石屋のないしょ話 vol.95

皆さんは、「尼講あまこう」という言葉をご存知でしょうか? 京都では「あまこう」のことを「あまこ」と言います。 今月は「尼講あまこ」についてお話します。 
本来、「尼講」はお寺における檀家の婦人部のようなものですが、京都で言うところの「あまこ」は他所とは違い、宗旨に関係なく町内ごとにあります。 町内でご不幸があった場合、依頼があればそのお家に赴き、お葬式やお逮夜(本来初七日などの前夜)毎に、そのご仏前で御詠歌をあげるのです。 御詠歌というのは、霊場めぐりの時に唱える巡礼歌の一つで、京都では平安時代に成立したといわれる日本最古の観世音菩薩の霊場・西国三十三番のものが特に有名です。 
昔の京都では、必ずこの御詠歌集が家庭にあり、姑や母親から代々受け継がれていたのです。 ある本に、京都には各町内に尼講という趣味の集団があると書かれていましたが、決して「あまこ」は趣味の集団ではありません。 仏様のお教えに導かれた心優しい人達の集まりなのです。 人々のお役に立つ為に、日頃から熱心に御詠歌の稽古を続けられているのです。 この三十三番までの(本当は番外さんというのが他にもあります)御詠歌は、御導師という先行して唄う人に続いて「ちち、ははの〜」と皆が後について唱詠します。 すべてを唄い終えるまでは結構時間がかかりますので、二十四番目の中山寺まであげると休憩することに決まっています。 これらの霊場は殆どが山の中にあり、辿り着くまで坂道や石段を登らなくてはいけない難所ばかりであるため、このあたりで休憩するのです。 休憩の時には、ご不幸ごとのあったお家の方がお茶とお饅頭を用意して「あまこ」さんの方々に喉を潤してもらいます。 この休憩の前に、今夜は何人来て頂いているか、その人数を数えるのは子供の役目です。 
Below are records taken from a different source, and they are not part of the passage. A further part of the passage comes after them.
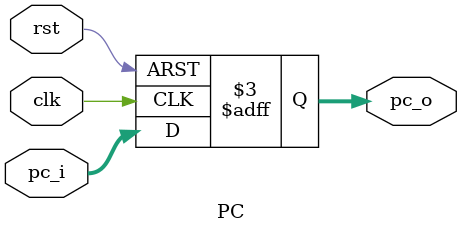
<source format=v>
module PC (
    input clk,
    input rst,
    input [31:0] pc_i,
    output reg [31:0] pc_o
);

    // TODO: implement your program counter here
always @(posedge clk, negedge rst) begin
    if(!rst) begin pc_o <= 32'b0; end
    else begin pc_o <= pc_i; end
end

endmodule


</source>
普段は人を家にあげない京都人も、この時だけは夜遅くまでご町内の人がおられても、決してほうきを立てるようなことはしません。 ご近所の人々にこうして一緒に故人を偲んでもらえることを、本当に心強く感じるのです。 そして次の日、「夜前はおおきに有難うございました」と挨拶することから、ご近所との交流がまた一段と深まっていくのです。 「あまこ」は町内の連体を強める役割も持っているのです。 本当の町内のお付き合いは、ただ回覧板を回すだけではありません。 “遠くの親戚より近くの他人”というのは、こういうことなのではないでしょうか?
石屋のないしょ話でした・・・。